I agree that you have a perfect right to call for abolition of faith schools. That is an honest position. What you can't claim the moral high ground for is that the resulting UK education system will, on average, be better for children. Closing down the schools that are in demand will impoverish Uk education, particularly for the poor kids in inner city B'ham, London etc that go to Catholic schools.

tryingtonotfeckup · 23/06/2012 20:18

I don't think anyone is advocating closing down faith schools, simply that schools that are funded by the LA, this includes VA schools that provide a minimal contribution to running costs do not discriminate against local children in their selection criteria.

No one (or the majority on this thread) is asking for the schools to be closed down, simply that they do not disciminate against local children.
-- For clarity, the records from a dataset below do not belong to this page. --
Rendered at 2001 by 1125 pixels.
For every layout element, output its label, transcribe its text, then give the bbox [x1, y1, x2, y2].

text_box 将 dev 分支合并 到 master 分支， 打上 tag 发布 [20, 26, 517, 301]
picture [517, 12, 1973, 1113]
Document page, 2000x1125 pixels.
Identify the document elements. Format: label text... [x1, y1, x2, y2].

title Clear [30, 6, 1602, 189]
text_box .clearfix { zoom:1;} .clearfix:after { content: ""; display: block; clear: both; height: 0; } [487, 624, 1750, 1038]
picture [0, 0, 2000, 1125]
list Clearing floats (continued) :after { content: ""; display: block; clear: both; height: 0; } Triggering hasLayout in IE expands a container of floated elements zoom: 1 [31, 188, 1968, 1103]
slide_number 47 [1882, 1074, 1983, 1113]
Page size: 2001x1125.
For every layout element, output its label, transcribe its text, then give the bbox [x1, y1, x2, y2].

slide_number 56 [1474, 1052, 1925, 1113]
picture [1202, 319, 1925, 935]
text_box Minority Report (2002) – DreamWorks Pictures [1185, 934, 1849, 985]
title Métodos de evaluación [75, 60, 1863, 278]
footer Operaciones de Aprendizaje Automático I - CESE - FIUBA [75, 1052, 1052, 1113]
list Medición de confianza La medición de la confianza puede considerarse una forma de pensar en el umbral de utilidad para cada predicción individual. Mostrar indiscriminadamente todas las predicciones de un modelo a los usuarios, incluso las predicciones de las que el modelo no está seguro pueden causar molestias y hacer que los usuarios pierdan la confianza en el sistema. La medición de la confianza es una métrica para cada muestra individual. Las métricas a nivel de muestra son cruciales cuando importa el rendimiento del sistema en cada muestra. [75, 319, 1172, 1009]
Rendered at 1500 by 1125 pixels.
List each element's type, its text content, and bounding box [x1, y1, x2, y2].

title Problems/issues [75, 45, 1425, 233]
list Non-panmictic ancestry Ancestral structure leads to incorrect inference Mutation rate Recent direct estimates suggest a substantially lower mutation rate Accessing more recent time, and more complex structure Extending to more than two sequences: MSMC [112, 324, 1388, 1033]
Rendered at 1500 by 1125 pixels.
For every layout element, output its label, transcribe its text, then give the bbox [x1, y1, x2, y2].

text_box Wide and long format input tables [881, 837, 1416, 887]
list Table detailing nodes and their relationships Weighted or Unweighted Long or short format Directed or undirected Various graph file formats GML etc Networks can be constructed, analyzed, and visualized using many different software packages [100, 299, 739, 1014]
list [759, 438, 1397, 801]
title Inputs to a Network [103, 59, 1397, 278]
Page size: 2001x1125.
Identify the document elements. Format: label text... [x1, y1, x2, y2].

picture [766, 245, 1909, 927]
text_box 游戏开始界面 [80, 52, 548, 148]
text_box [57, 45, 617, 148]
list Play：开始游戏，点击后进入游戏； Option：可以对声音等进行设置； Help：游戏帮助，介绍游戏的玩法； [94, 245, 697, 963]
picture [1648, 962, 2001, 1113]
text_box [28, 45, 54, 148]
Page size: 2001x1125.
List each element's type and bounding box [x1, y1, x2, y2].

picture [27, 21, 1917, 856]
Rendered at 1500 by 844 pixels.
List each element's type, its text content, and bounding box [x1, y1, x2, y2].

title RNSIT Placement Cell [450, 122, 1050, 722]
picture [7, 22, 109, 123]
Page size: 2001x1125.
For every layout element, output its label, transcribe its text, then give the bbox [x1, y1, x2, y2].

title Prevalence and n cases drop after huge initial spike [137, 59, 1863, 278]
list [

Not sure how this would impoverish UK education. If a school wants to be a faith school and select on that basis it should be fully fee paying, i.e. not my taxes funding a school that my children could not attend.

Grimma was not equating children to inputs, simply stating what elitism is.

GrimmaTheNome · 23/06/2012 20:35

No-one said anything about closing down schools.
I should probably have said 'intake' not 'input' - that's what I meant.